Ветер, утихший было к десяти часам утра, после полудня подул еще сильней. По небу низко неслись рваные чернопузые тучи, временами хлестал дождь. Мелкий, жесткий.

– Твое предвидение, Михаил, оправдалось. Не насытился Стрибог баночкой гречневой каши, – сказал Бошаков, когда первые капли дождя с шумом ударились о колючие ветки.

– А тем или тому, кто прячется, тоже не мед с блинами у тещи в гостях. Но терпят. Выходит, им очень хочется попасть к нам в гости без лишнего шума. Облапошить нас хочется.

– И ты, оказывается, можешь выводы делать, если заставишь извилины шевелиться. Не дает покоя им геологоразведочная партия. И по одному, и группами шлют. Идет борьба: кто кого. Они нас растягивают по флангам, то в горах нарушают, то здесь. Но здесь им самое выгодное место. Вода следа не оставляет, в камышах можно день переждать, а ночью через степь выйти к горам. Начальник заставы не зря нас по камышам таскает. Сегодня он основные силы сюда стянет. В тылу по берегу раскинет наряды.

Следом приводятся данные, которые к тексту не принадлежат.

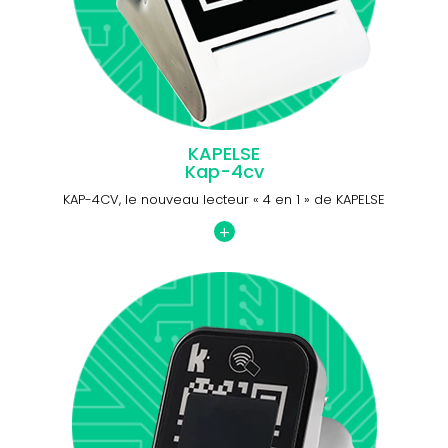
KAPELSE
Kap-4cv
KAP-4CV, le nouveau lecteur « 4 en 1 » de KAPELSE
+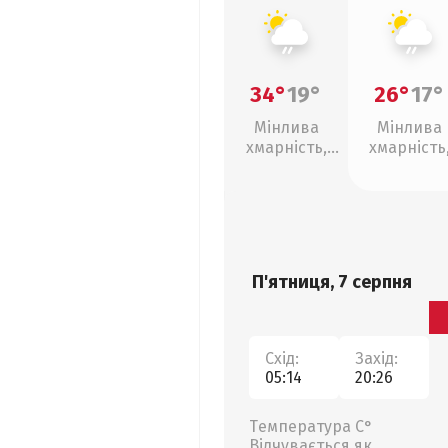
34°
19°
26°
17°
Мінлива
Мінлива
хмарність,
хмарність
слабкий дощ
слабкий д
П'ятниця, 7 серпня
Схід:
Захід:
05:14
20:26
Температура С°
Відчувається як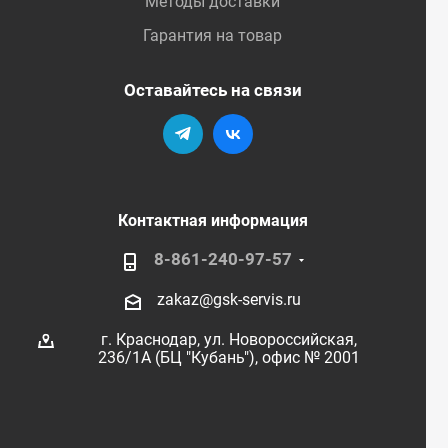
Методы доставки
Гарантия на товар
Оставайтесь на связи
Контактная информация
8-861-240-97-57
zakaz@gsk-servis.ru
г. Краснодар,
ул. Новороссийская,
236/1А (БЦ "Кубань"),
офис № 2001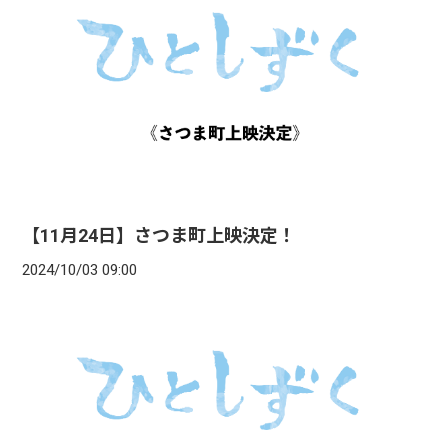
【11月24日】さつま町上映決定！
2024/10/03 09:00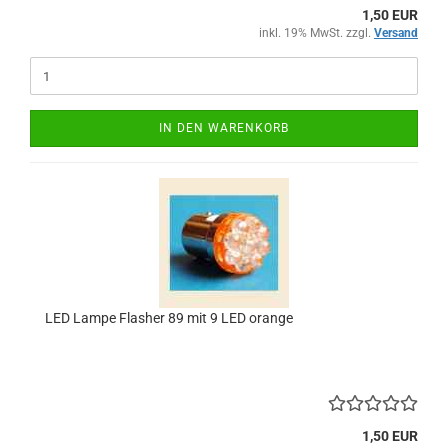
1,50 EUR
inkl. 19% MwSt. zzgl.
Versand
IN DEN WARENKORB
LED Lampe Flasher 89 mit 9 LED orange
1,50 EUR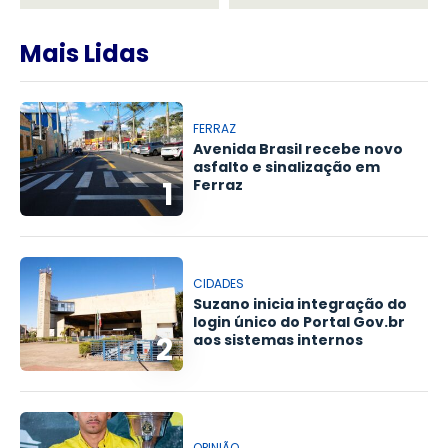
Mais Lidas
FERRAZ
Avenida Brasil recebe novo
asfalto e sinalização em
1
Ferraz
CIDADES
Suzano inicia integração do
login único do Portal Gov.br
2
aos sistemas internos
OPINIÃO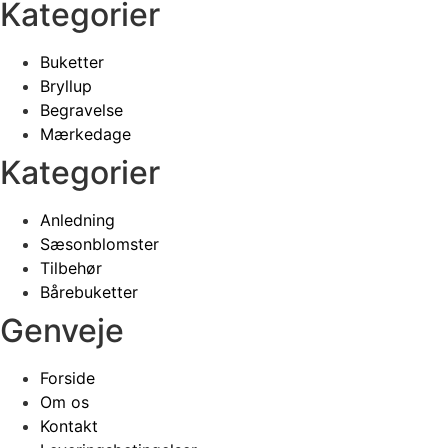
varesiden
Kategorier
Buketter
Bryllup
Begravelse
Mærkedage
Kategorier
Anledning
Sæsonblomster
Tilbehør
Bårebuketter
Genveje
Forside
Om os
Kontakt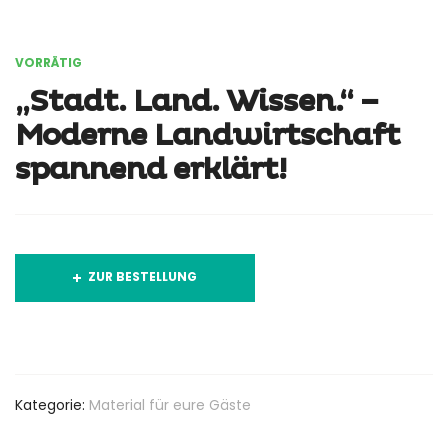
VORRÄTIG
„Stadt. Land. Wissen.“ –
Moderne Landwirtschaft
spannend erklärt!
ZUR BESTELLUNG
Zur Merkliste Hinzufügen
Kategorie:
Material für eure Gäste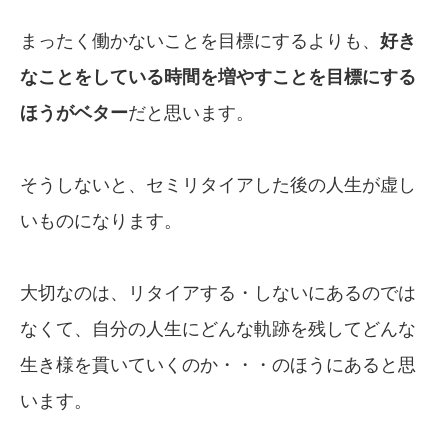
まったく働かないことを目標にするよりも、
好き
なことをしている時間を増やすことを目標にする
ほうがベター
だと思います。
そうしないと、セミリタイアした後の人生が虚し
いものになります。
大切なのは、リタイアする・しないにあるのでは
なくて、自分の人生にどんな軌跡を残してどんな
生き様を貫いていくのか・・・のほうにあると思
います。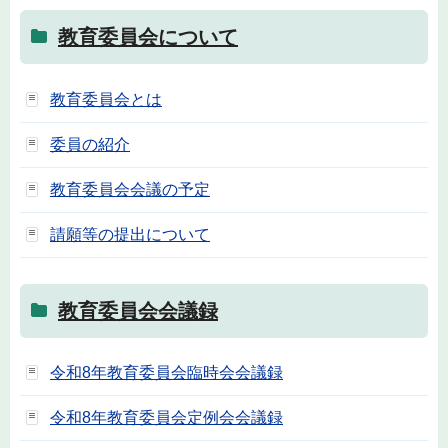
教育委員会について
教育委員会とは
委員の紹介
教育委員会会議の予定
請願等の提出について
教育委員会会議録
令和8年教育委員会臨時会会議録
令和8年教育委員会定例会会議録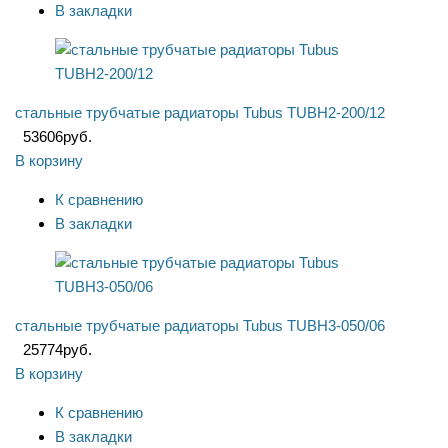
В закладки
стальные трубчатые радиаторы Tubus TUBH2-200/12
53606
руб.
В корзину
К сравнению
В закладки
стальные трубчатые радиаторы Tubus TUBH3-050/06
25774
руб.
В корзину
К сравнению
В закладки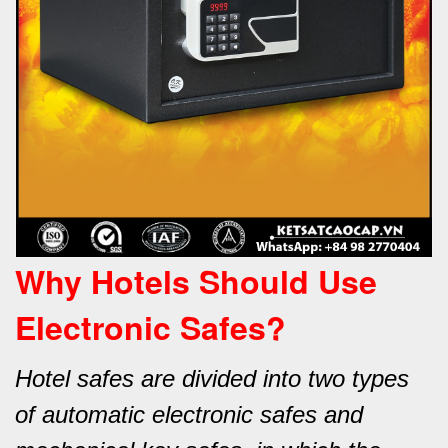
Why Hotels Should Use
Electronic Safes
?
Hotel safes are divided into two types
of automatic electronic safes and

Бошаков, рассуждая так, не ошибался. Майор Антонов, размышляя над докладами с поста наблюдения, не мог пока сделать определенного вывода. То, что с сопредельной стороны ведется наблюдение за рекой, лишний раз подтверждает намерение противника нарушить границу именно здесь. Но когда нарушение это произойдет? Сегодня? Завтра? Или через неделю? А если сегодня, то наверняка поздно вечером или ночью. Так поступали нарушители всегда. Для них это время самое удобное: в темноте проплывут по реке, маскируясь чем-нибудь, в наш тыл, а за ночь успеют уйти далеко. А где след оставят, тут сам черт ногу сломит. Не предполагал Антонов, что готовящееся нарушение будет исключением. Он рассчитывал на вечерний или ночной переход через границу, и, как считал, времени вполне достаточно, чтобы принять упреждающие меры. Вызвал старшего лейтенанта Ярмышева и старшину Голубева, сам же, ожидая их прихода, продумывал план действий. Майор намеревался большую часть пограничников сосредоточить на левом фланге, у реки, в камышах, и на барханах. Решил даже с поста у геологов снять половину группы.

Вошел в канцелярию Голубев, а вслед за ним и Ярмышев. Майор Антонов, рассказав им подробно об обстановке и о своем решении, попросил высказать предложения.

– Хорошо бы дружинников наших, чабанов всех предупредить, – посоветовал старшина Голубев. – Резерв немалый.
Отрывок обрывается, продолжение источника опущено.